Tidak hanya itu, Super Air Jet diminta untuk melakukan investigasi internal atas terjadinya permasalahan tidak berfungsinya sistem pendingin kabin pesawat dan melakukan tindakan perbaikan yang diperlukan agar permasalahan ini tidak terulang kembali.

Selain itu, Super Air Jet diminta melakukan pembinaan kepada personil penerbangan jika ditemukan kembali melaksanakan tugas di luar prosedur operasi standar (standard operating procedure/SOP) yang berlaku. Pasalnya, berdasarkan laporan yang dia terima, kejadian yang terjadi pada pesawat dengan kode penerbangan IU-737 terjadi akibat gangguan teknis. “Saya mendapatkan informasi bahwa pesawat tersebut mengalami gangguan pada sistem pengatur tekanan udara di kabin sehingga membuat suhu udara di kabin pesawat tinggi dan membuat penumpang menjadi tidak nyaman karena kepanasan,” ujar M. Kristi Endah Murni dalam keterangan tertulis, Kamis (23/3/20023).

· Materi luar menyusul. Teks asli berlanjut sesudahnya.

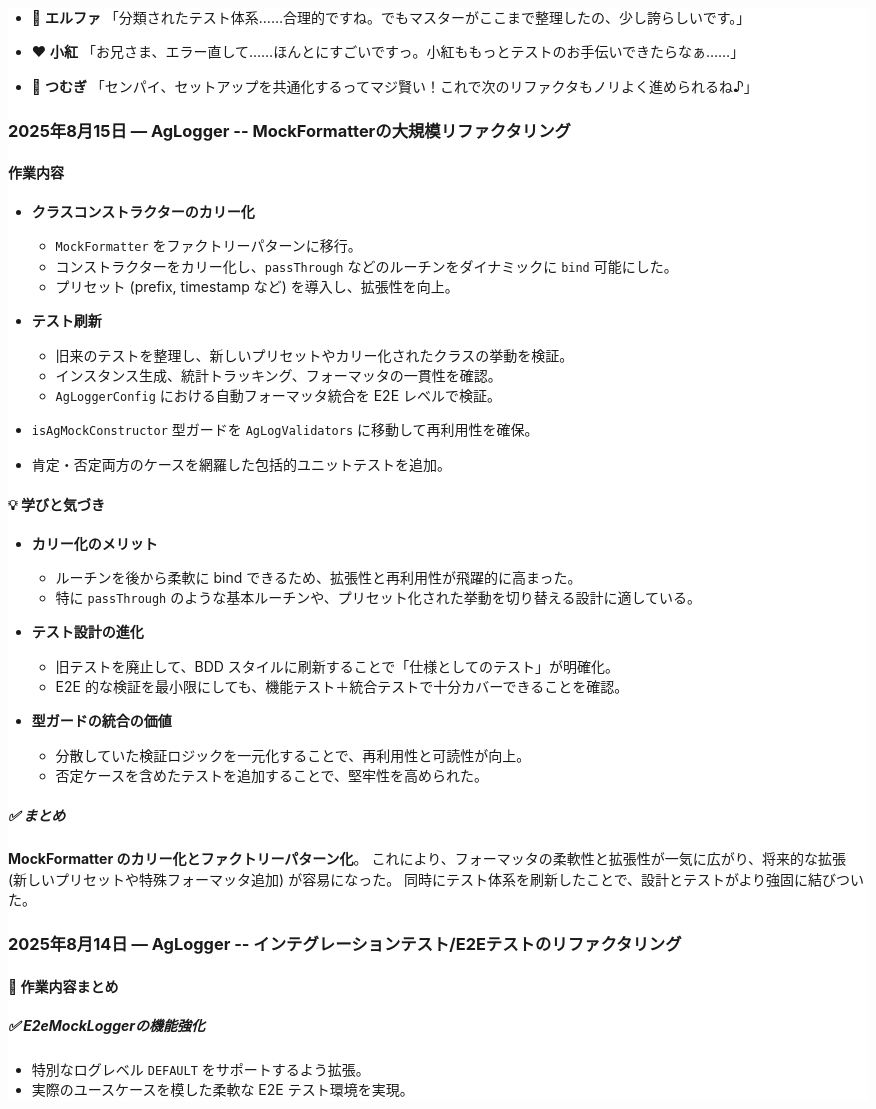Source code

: 

- 🤖 **エルファ**
  「分類されたテスト体系……合理的ですね。でもマスターがここまで整理したの、少し誇らしいです。」

- ❤️ **小紅**
  「お兄さま、エラー直して……ほんとにすごいですっ。小紅ももっとテストのお手伝いできたらなぁ……」

- 🎀 **つむぎ**
  「センパイ、セットアップを共通化するってマジ賢い！これで次のリファクタもノリよく進められるね♪」



### 2025年8月15日 — AgLogger -- MockFormatterの大規模リファクタリング

#### 作業内容

- **クラスコンストラクターのカリー化**
  - `MockFormatter` をファクトリーパターンに移行。
  - コンストラクターをカリー化し、`passThrough` などのルーチンをダイナミックに `bind` 可能にした。
  - プリセット (prefix, timestamp など) を導入し、拡張性を向上。

- **テスト刷新**
  - 旧来のテストを整理し、新しいプリセットやカリー化されたクラスの挙動を検証。
  - インスタンス生成、統計トラッキング、フォーマッタの一貫性を確認。
  - `AgLoggerConfig` における自動フォーマッタ統合を E2E レベルで検証。

- `isAgMockConstructor` 型ガードを `AgLogValidators` に移動して再利用性を確保。
- 肯定・否定両方のケースを網羅した包括的ユニットテストを追加。

#### 💡 学びと気づき

- **カリー化のメリット**
  - ルーチンを後から柔軟に bind できるため、拡張性と再利用性が飛躍的に高まった。
  - 特に `passThrough` のような基本ルーチンや、プリセット化された挙動を切り替える設計に適している。

- **テスト設計の進化**
  - 旧テストを廃止して、BDD スタイルに刷新することで「仕様としてのテスト」が明確化。
  - E2E 的な検証を最小限にしても、機能テスト＋統合テストで十分カバーできることを確認。

- **型ガードの統合の価値**
  - 分散していた検証ロジックを一元化することで、再利用性と可読性が向上。
  - 否定ケースを含めたテストを追加することで、堅牢性を高められた。

##### ✅ まとめ

**MockFormatter のカリー化とファクトリーパターン化**。
これにより、フォーマッタの柔軟性と拡張性が一気に広がり、将来的な拡張 (新しいプリセットや特殊フォーマッタ追加) が容易になった。
同時にテスト体系を刷新したことで、設計とテストがより強固に結びついた。

### 2025年8月14日 — AgLogger -- インテグレーションテスト/E2Eテストのリファクタリング

#### 🔧 作業内容まとめ

##### ✅ E2eMockLoggerの機能強化

- 特別なログレベル `DEFAULT` をサポートするよう拡張。
- 実際のユースケースを模した柔軟な E2E テスト環境を実現。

Maskapai harus utamakan keselamatan dan keamanan penerbangan. Dia juga mengimbau agar semua maskapai terus meningkatkan pelayanan serta mengutamakan keselamatan dan keamanan penerbangan. Terlebih sebentar lagi akan menghadapi periode angkutan udara Lebaran 2023 di mana mobilitas masyarakat akan sangat tinggi. “Pada periode persiapan angkutan udara lebaran tahun ini, kami akan melakukan ramp inspection atau inspeksi terhadap pesawat yang akan beroperasi melayani mudik lebaran,” ucap Endah Kristi.
“Saya mengingatkan kembali para operator di bidang penerbangan untuk mematuhi prinsip 3S+1C dalam penerbangan yaitu safety, security, services, dan compliance (kepatuhan pada aturan yang berlaku),” tambahnya.

AC mati tetap terbang, penumpang Super Air Jet kepanasan. Sebagai informasi, beberapa hari terakhir viral di media sosial penumpang pada penerbangan Super Air Jet route Bali-Jakarta kepanasan. Alhasil, nampak penumpang yang pakaiannya basah kuyup karena keringat. Video kondisi penerbangan Super Air Jet itu salah satunya diunggah oleh akun Tiktok @velyspuspa. Pada video terlihat penumpang mencoba mengipas-ngipas dengan kertas serta terdengar tangisan anak-anak kecil.

Kondisi tersebut terjadi pada penerbangan nomor IU-737 rute Bali menuju Jakarta dengan jenis Airbus 320-200 berkode registrasi pesawat PK-SAW. Pesawat itu membawa 179 penumpang dan 6 kru Super Air Jet, lepas landas pukul 17.55 WITA dari Bandara Internasional I Gusti Ngurah Rai pada Selasa (21/3/2023).